Pointing to instances such as the advisor's relentless claims of broad executive power, she added: “They openly criticize the courts by repeating over and over that it is not a co-equal branch in the government structure.

“They continue to reframe the debate by emphasizing their claim that the executive has more power than this judicial branch, which is not how separation powers work.”

Leonard said: “Justices' sole safeguard is public trust in the legitimacy of their capacity to make those rulings. Personal intimidation on top of eroding institutional legitimacy may make judges think twice about judgments that go against the current administration, which is, of course, highly concerning for court oversight and for the political system.”

Coercion Methods

Kim Lane Scheppele, professor of sociology and international affairs at Princeton University, has documented the use of “authoritarian law” by the such as the Hungarian and the Russian, and has warned about escalating threats to judges in the US.

She pointed to a wave of so-called “harassment deliveries” recently, in which judges have received unsolicited pizza deliveries with the recipient listed as Daniel Anderl, the son of Justice Salas, who was murdered at the residence in several years ago by a assailant targeting the judge.

“All knows what it means. ‘We know where you live.

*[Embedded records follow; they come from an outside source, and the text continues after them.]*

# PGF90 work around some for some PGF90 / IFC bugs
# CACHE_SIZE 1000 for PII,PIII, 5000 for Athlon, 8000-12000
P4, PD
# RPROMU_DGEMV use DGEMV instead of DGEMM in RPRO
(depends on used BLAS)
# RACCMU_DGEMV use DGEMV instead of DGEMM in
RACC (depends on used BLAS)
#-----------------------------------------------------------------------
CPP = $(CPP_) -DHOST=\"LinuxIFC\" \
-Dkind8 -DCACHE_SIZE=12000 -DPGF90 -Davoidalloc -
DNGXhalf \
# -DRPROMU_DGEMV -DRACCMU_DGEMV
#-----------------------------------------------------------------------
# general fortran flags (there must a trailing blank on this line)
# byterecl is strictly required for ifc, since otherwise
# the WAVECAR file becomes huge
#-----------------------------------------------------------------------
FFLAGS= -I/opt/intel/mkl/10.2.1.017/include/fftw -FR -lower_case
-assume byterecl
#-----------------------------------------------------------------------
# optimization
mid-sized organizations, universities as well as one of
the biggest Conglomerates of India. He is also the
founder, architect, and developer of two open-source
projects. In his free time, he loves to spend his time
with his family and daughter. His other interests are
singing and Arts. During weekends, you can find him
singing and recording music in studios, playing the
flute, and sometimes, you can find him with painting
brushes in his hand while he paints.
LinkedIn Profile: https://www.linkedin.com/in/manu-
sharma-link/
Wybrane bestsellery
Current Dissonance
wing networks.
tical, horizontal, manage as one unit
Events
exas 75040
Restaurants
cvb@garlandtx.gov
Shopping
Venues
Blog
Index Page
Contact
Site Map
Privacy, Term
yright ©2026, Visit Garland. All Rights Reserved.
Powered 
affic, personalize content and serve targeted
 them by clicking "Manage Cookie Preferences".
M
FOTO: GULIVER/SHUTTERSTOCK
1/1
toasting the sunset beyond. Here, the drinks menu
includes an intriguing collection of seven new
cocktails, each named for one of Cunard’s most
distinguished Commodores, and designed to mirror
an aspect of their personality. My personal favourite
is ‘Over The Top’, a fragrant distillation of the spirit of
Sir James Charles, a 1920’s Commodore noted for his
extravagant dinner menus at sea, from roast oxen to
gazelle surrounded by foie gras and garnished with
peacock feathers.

You are a target,’” Scheppele said.

“US justices are protected by the Secret Service and the federal police. And those are both specialized law enforcement that are placed institutionally inside the federal agency. And Pam Bondi has been spearheading the attacks on federal judges.”

Administration Aims

On the administration’s aims, Scheppele said that “removing a federal judge is highly not going to happen because it’s very difficult to do. {Right now|Currently

Jacqueline White
Jacqueline White

A digital strategist with over a decade of experience in SEO and content marketing, passionate about helping businesses thrive online.